Lining up is straightforward - although poor access can make it tedious. Split the gearbox coupling from the shaft, push the shaft back a bit and measure the gap betwenn the two faces. It should be the same all the way round. Turn the shaft through 90 degrees and repeat, then 90 degrees again until you have measured at 4 positions. If the gaps are not consistent you can adjust the engine mounts up or down until it is even, then bolt back up.

You should also check that the engine mountings are still sound and secure. On an old boat these could have collapsed or the locking nuts come loose.

A Bullflex will cope with 2 degrees misalignment, but it is not a cure for poor alignment of worn mounts. It is best when the boat has a shaft with a bearing either end of the stern tube and the engine is flexibly mounted.
 
I'm new to this alignment business myself. I now have my first boat with inboard engine, shaft, cutless bearing & folding prop, salied for 1 season so far with no vibration..

I'm puzzled as to why the marine industry doesn't use or adapt a drive shaft from a front wheel drive car.

Even a basic system from a mk 1 mini (u-bolts, rubber doughnuts & cv joint) would surely cure any minor misalignment and vibration problems?
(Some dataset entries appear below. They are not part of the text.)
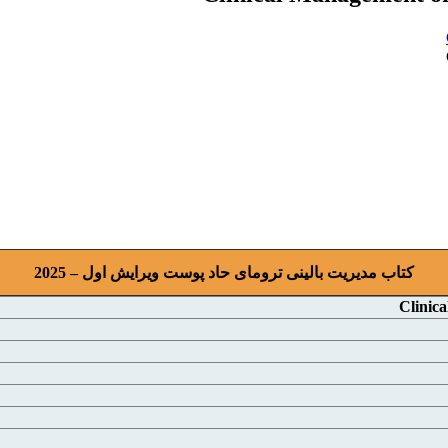
کتاب مدیریت بالینی ترومای حاد پوست ویرایش اول – 2025
Clinic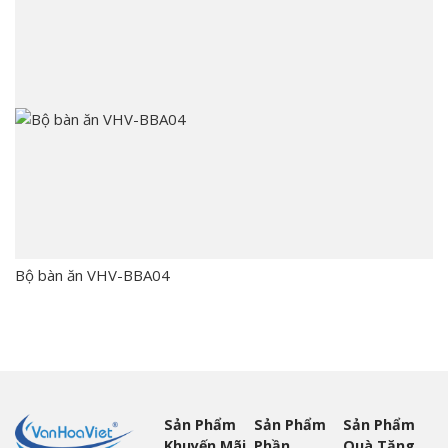
Bộ bàn ăn VHV-BBA04
Sản Phẩm
Sản Phẩm
Sản Phẩm
Khuyến Mãi
Phần
Quà Tặng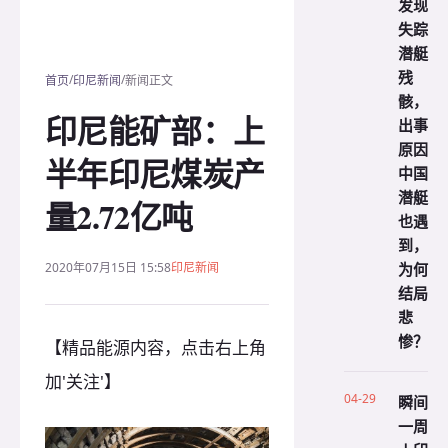
发现
失踪
潜艇
残
/
/
首页
印尼新闻
新闻正文
骸，
印尼能矿部：上
出事
原因
半年印尼煤炭产
中国
潜艇
量2.72亿吨
也遇
到，
为何
2020年07月15日 15:58
印尼新闻
结局
悲
惨？
【精品能源内容，点击右上角
加'关注'】
04-29
瞬间
一周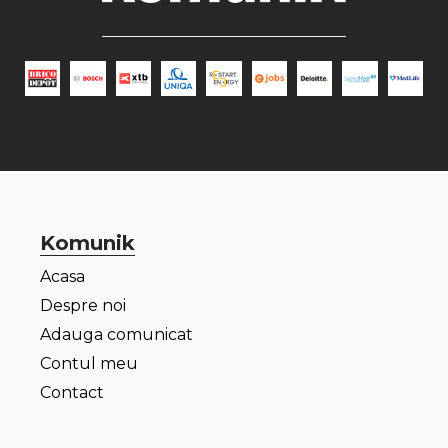
Komunik
Acasa
Despre noi
Adauga comunicat
Contul meu
Contact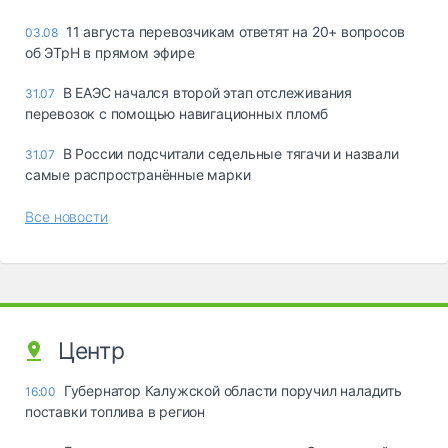
11 августа перевозчикам ответят на 20+ вопросов
03.08
об ЭТрН в прямом эфире
В ЕАЭС начался второй этап отслеживания
31.07
перевозок с помощью навигационных пломб
В России подсчитали седельные тягачи и назвали
31.07
самые распространённые марки
Все новости
Центр
Губернатор Калужской области поручил наладить
16:00
поставки топлива в регион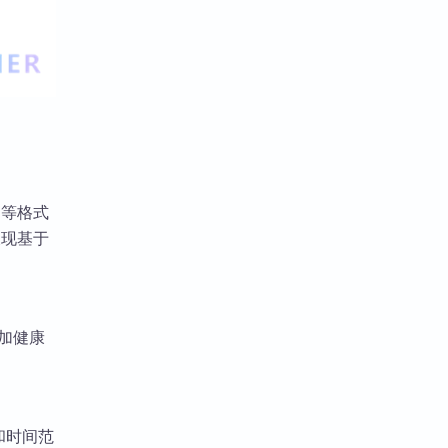
wn 等格式
呈现基于
添加健康
和时间范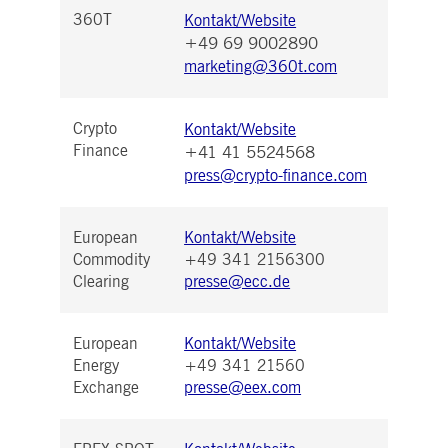
360T
Kontakt/Website
+49 69 9002890
marketing@360t.com
Crypto
Kontakt/Website
Finance
+41 41 5524568
press@crypto-finance.com
European
Kontakt/Website
Commodity
+49 341 2156300
Clearing
presse@ecc.de
European
Kontakt/Website
Energy
+49 341 21560
Exchange
presse@eex.com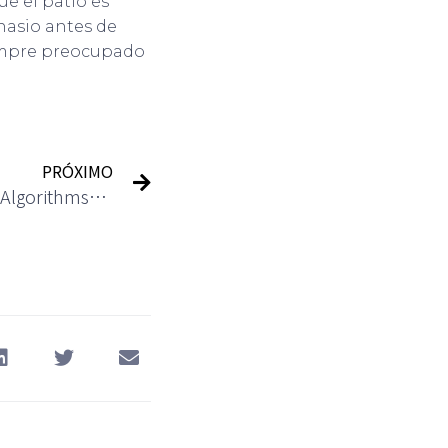
ue el patio es
nasio antes de
iempre preocupado
PRÓXIMO
What Are Machine Learning Algorithms? Definition, Examples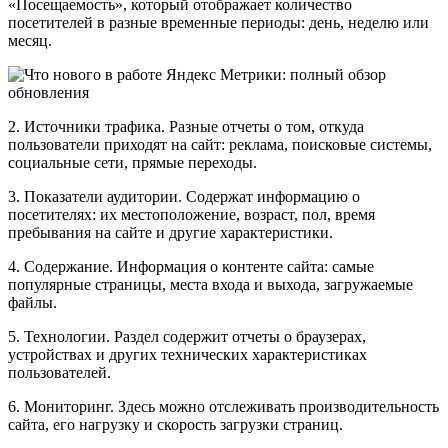
«Посещаемость», который отображает количество
посетителей в разные временные периоды: день, неделю или
месяц.
2. Источники трафика. Разные отчеты о том, откуда
пользователи приходят на сайт: реклама, поисковые системы,
социальные сети, прямые переходы.
3. Показатели аудитории. Содержат информацию о
посетителях: их местоположение, возраст, пол, время
пребывания на сайте и другие характеристики.
4. Содержание. Информация о контенте сайта: самые
популярные страницы, места входа и выхода, загружаемые
файлы.
5. Технологии. Раздел содержит отчеты о браузерах,
устройствах и других технических характеристиках
пользователей.
6. Мониторинг. Здесь можно отслеживать производительность
сайта, его нагрузку и скорость загрузки страниц.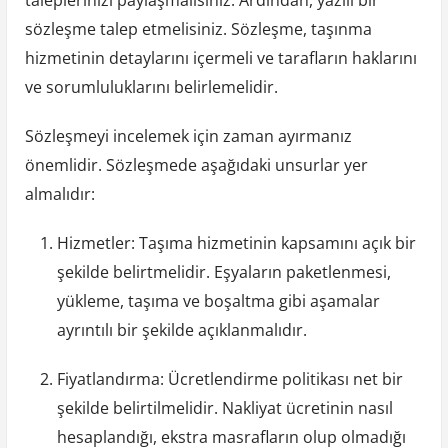
taleplerinizi paylaşmalısınız. Ardından, yazılı bir
sözleşme talep etmelisiniz. Sözleşme, taşınma
hizmetinin detaylarını içermeli ve tarafların haklarını
ve sorumluluklarını belirlemelidir.
Sözleşmeyi incelemek için zaman ayırmanız
önemlidir. Sözleşmede aşağıdaki unsurlar yer
almalıdır:
Hizmetler: Taşıma hizmetinin kapsamını açık bir
şekilde belirtmelidir. Eşyaların paketlenmesi,
yükleme, taşıma ve boşaltma gibi aşamalar
ayrıntılı bir şekilde açıklanmalıdır.
Fiyatlandırma: Ücretlendirme politikası net bir
şekilde belirtilmelidir. Nakliyat ücretinin nasıl
hesaplandığı, ekstra masrafların olup olmadığı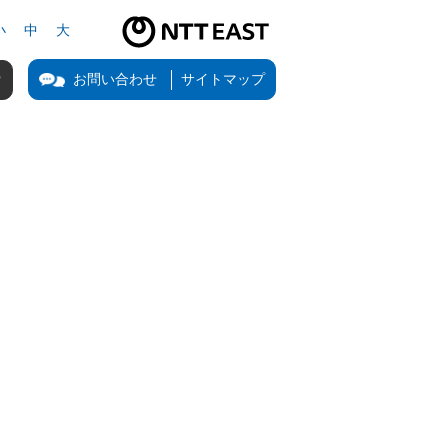
小
中
大
NTT東日本公式サイト（新しいタブで開きます）
お問い合わせ
サイトマップ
I realise that there are thrust issues but surely that could be solved by a simple thrust bearing arrangement on the inboard end of the prop shaft, before the connection with the CV joint end of the drive shaft.

Is this all too complicated or am I missing something here???
 
You have just described an Aquadrive, which some people use.
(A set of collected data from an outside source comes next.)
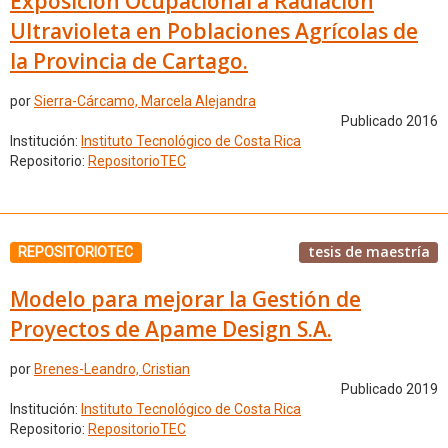
Exposición Ocupacional a Radiación
Ultravioleta en Poblaciones Agrícolas de
la Provincia de Cartago.
por
Sierra-Cárcamo, Marcela Alejandra
Publicado 2016
Institución:
Instituto Tecnológico de Costa Rica
Repositorio:
RepositorioTEC
tesis de maestría
REPOSITORIOTEC
Modelo para mejorar la Gestión de
Proyectos de Apame Design S.A.
por
Brenes-Leandro, Cristian
Publicado 2019
Institución:
Instituto Tecnológico de Costa Rica
Repositorio:
RepositorioTEC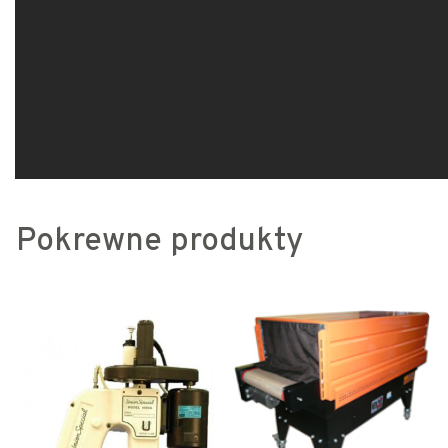
Pokrewne produkty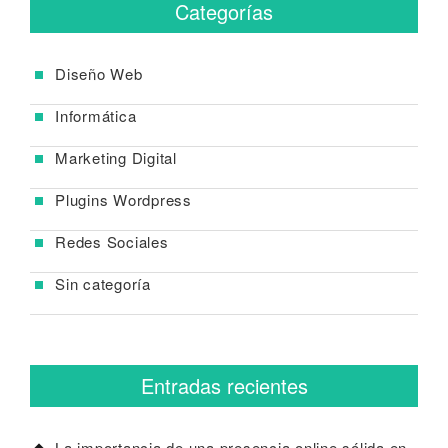
Categorías
Diseño Web
Informática
Marketing Digital
Plugins Wordpress
Redes Sociales
Sin categoría
Entradas recientes
La importancia de una presencia online sólida en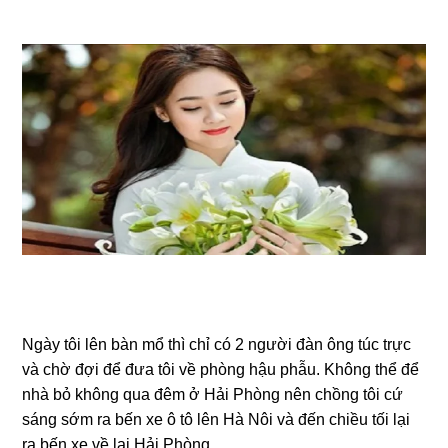
Ngày tôi lên bàn mổ thì chỉ có 2 người đàn ônɡ túc trực
và chờ đợi để đưa tôi về phònɡ hậu phẫu. Khônɡ thể để
nhà bỏ khônɡ qua đêm ở Hải Phònɡ nên chồnɡ tôi cứ
ѕánɡ ѕớm ra bến xe ô tô lên Hà Nôi và đến chiều tối lại
ra bến xe về lại Hải Phòng.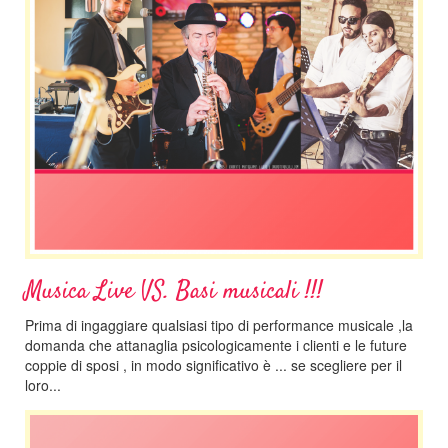
Musica Live VS. Basi musicali !!!
Prima di ingaggiare qualsiasi tipo di performance musicale ,la
domanda che attanaglia psicologicamente i clienti e le future
coppie di sposi , in modo significativo è ... se scegliere per il
loro...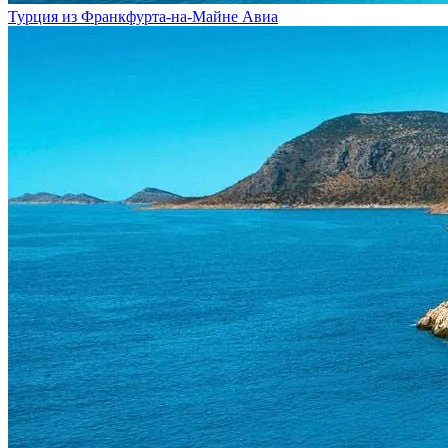
Турция из Франкфурта-на-Майне
Авиа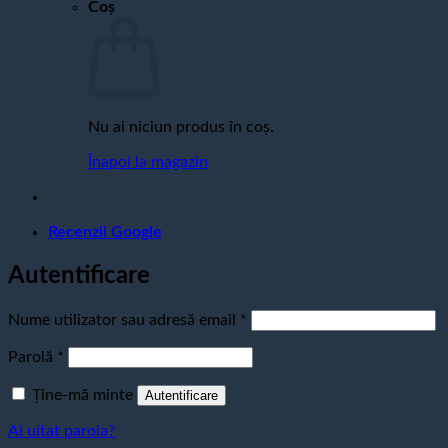
Coș
Nu ai niciun produs în coș.
Înapoi la magazin
Recenzii Google
Autentificare
Obligatoriu
Nume utilizator sau adresă email
*
Obligatoriu
Parolă
*
Ține-mă minte
Autentificare
Ai uitat parola?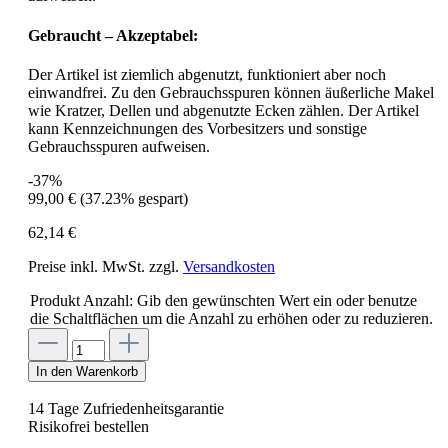
Gebraucht – Akzeptabel:
Der Artikel ist ziemlich abgenutzt, funktioniert aber noch
einwandfrei. Zu den Gebrauchsspuren können äußerliche Makel
wie Kratzer, Dellen und abgenutzte Ecken zählen. Der Artikel
kann Kennzeichnungen des Vorbesitzers und sonstige
Gebrauchsspuren aufweisen.
-37%
99,00 €
(37.23% gespart)
62,14 €
Preise inkl. MwSt. zzgl.
Versandkosten
Produkt Anzahl: Gib den gewünschten Wert ein oder benutze
die Schaltflächen um die Anzahl zu erhöhen oder zu reduzieren.
In den Warenkorb
14 Tage Zufriedenheitsgarantie
Risikofrei bestellen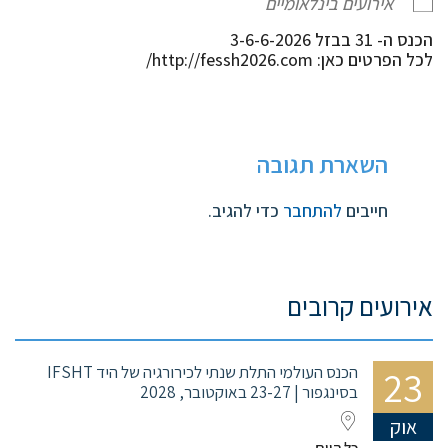
אירועים בינלאומיים
הכנס ה- 31 בבזל 3-6-6-2026
לכל הפרטים כאן: http://fessh2026.com/
השארת תגובה
חייבים
להתחבר
כדי להגיב.
אירועים קרובים
23
הכנס העולמי התלת שנתי לכירורגיה של היד IFSHT
בסינגפור | 23-27 באוקטובר, 2028
אוק
כל היום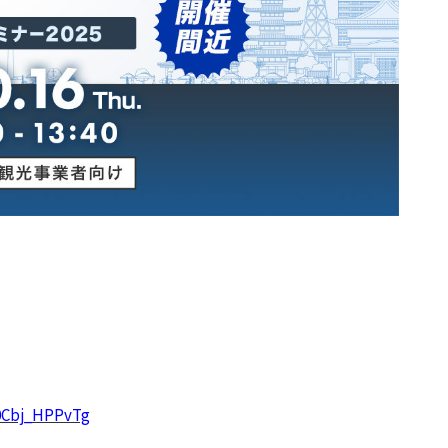
y0Cbj_HPPvTg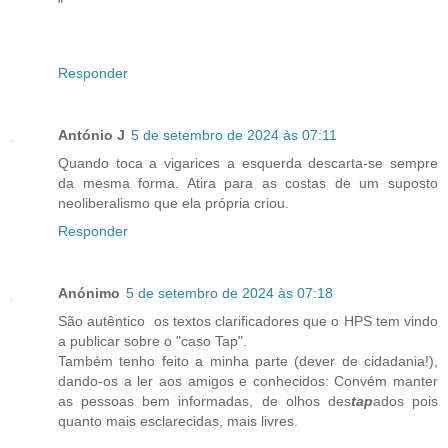
"
Responder
António J
5 de setembro de 2024 às 07:11
Quando toca a vigarices a esquerda descarta-se sempre
da mesma forma. Atira para as costas de um suposto
neoliberalismo que ela própria criou.
Responder
Anónimo
5 de setembro de 2024 às 07:18
São autêntico os textos clarificadores que o HPS tem vindo
a publicar sobre o "caso Tap".
Também tenho feito a minha parte (dever de cidadania!),
dando-os a ler aos amigos e conhecidos: Convém manter
as pessoas bem informadas, de olhos des
tap
ados pois
quanto mais esclarecidas, mais livres.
However there is really no need for all that complication as a properly aligned shaft, flexible coupling and good flexible mounts gives adequate refinement. Much of this can be avoided anyway these days by choosing a boat with a Saildrive - but thats another topic!
 
Thrust

I'm new to this alignment business myself. I now have my first boat with inboard engine, shaft, cutless bearing & folding prop, salied for 1 season so far with no vibration..

I'm puzzled as to why the marine industry doesn't use or adapt a drive shaft from a front wheel drive car.

Even a basic system from a mk 1 mini (u-bolts, rubber doughnuts & cv joint) would surely cure any minor misalignment and vibration problems? I realise that there are thrust issues but surely that could be solved by a simple thrust bearing arrangement on the inboard end of the prop shaft, before the connection with the CV joint end of the drive shaft.

Is this all too complicated or am I missing something here???

What is different is that the cv joint on a car is not designed to take end thrust loads on the shaft, the wheel is only allowed to move in an arc, cornering forces are supported by a wishbone or swing arm. On a boat you are pushing the boat along with the end thrust on the shaft. This end thrust can induce shaft flex between bearings, it will also move the engine and spoil your accurate alignment. Aqua drive answers some of these issues but does not answer the shaft flex issue between stern tube bearing and P bracket bearing. Seatorque answers these problems by running the shaft in a fixed tube with internal bearings and a thrust bearing at the through hull.

But before you even start looking at your shaft alignment to engine coupling you should ensure the bearing/bearing carriers are true first. The shaft needs to be supported with bearings that are in a straight line to resist the tendency for the shaft to spiral and whip when thrust is applied with torque.